__Job item__
Scan the records for the line containing "-96,7 +96,7 @@". From there through the last line, write out each line exactly.

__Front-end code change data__

┄┄┄┄┄┄┄┄┄┄┄┄┄┄┄┄┄┄┄┄

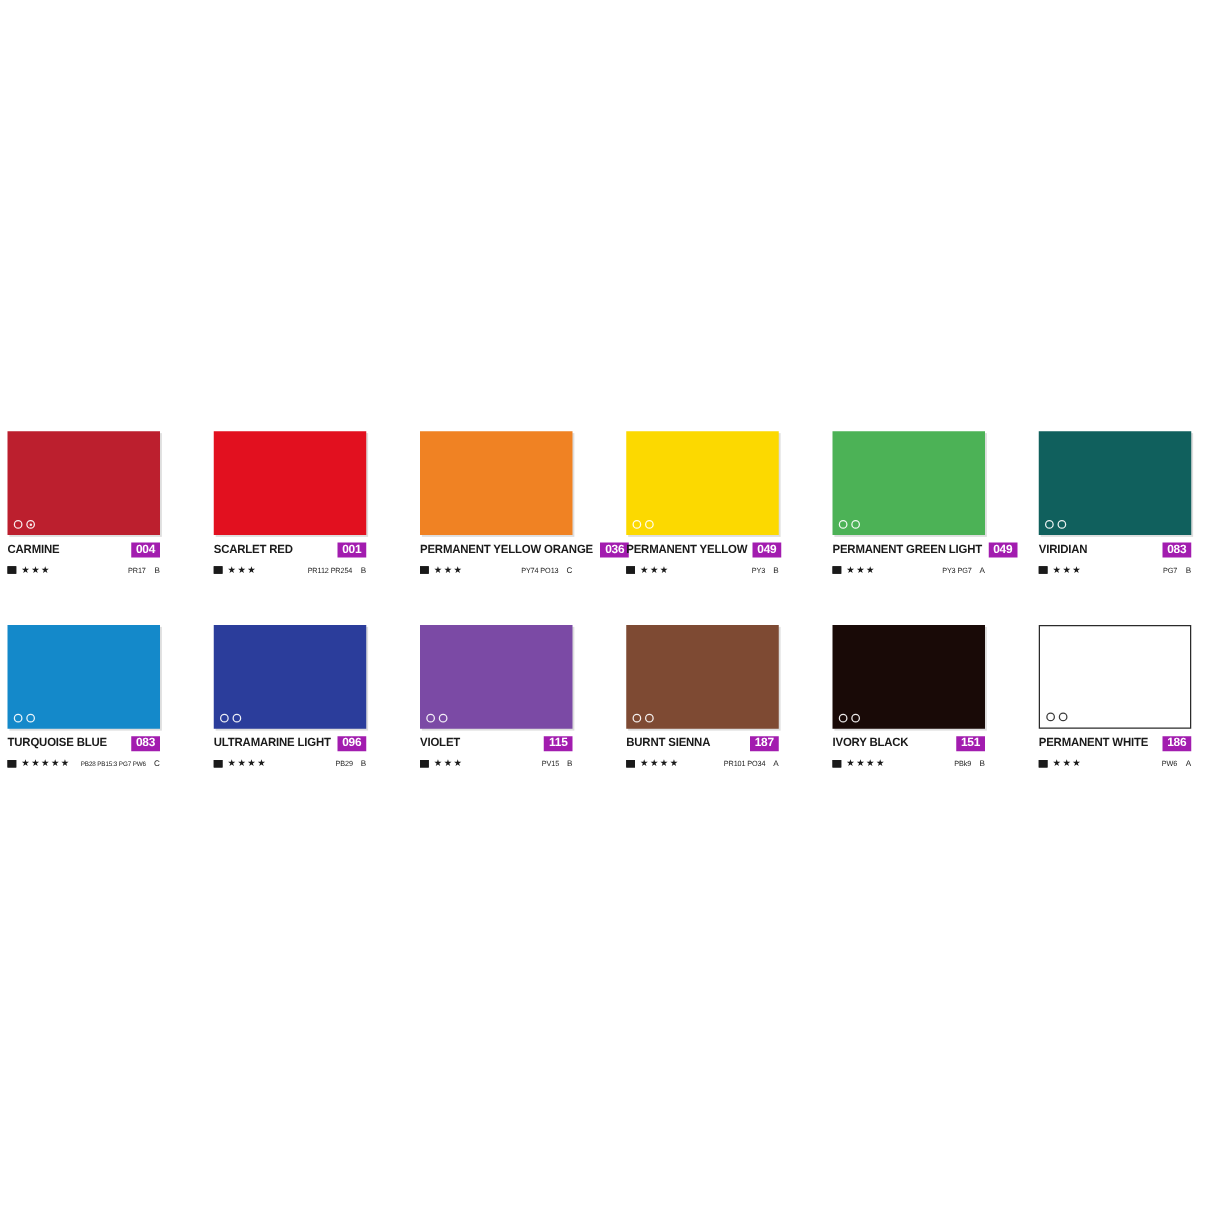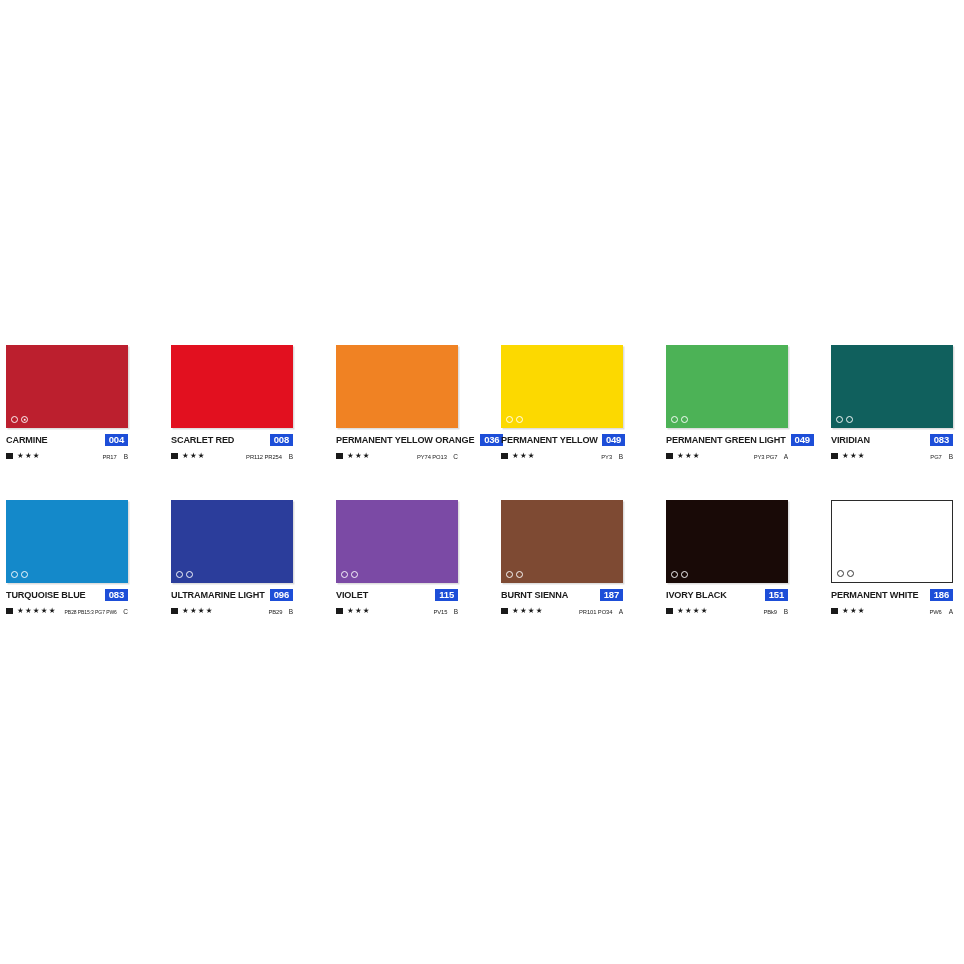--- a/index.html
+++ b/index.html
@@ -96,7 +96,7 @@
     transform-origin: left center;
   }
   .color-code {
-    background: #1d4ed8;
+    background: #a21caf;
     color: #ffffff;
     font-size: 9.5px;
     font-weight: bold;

┄┄┄┄┄┄┄┄┄┄┄┄┄┄┄┄┄┄┄┄

__Your response__
@@ -96,7 +96,7 @@
     transform-origin: left center;
   }
   .color-code {
-    background: #1d4ed8;
+    background: #a21caf;
     color: #ffffff;
     font-size: 9.5px;
     font-weight: bold;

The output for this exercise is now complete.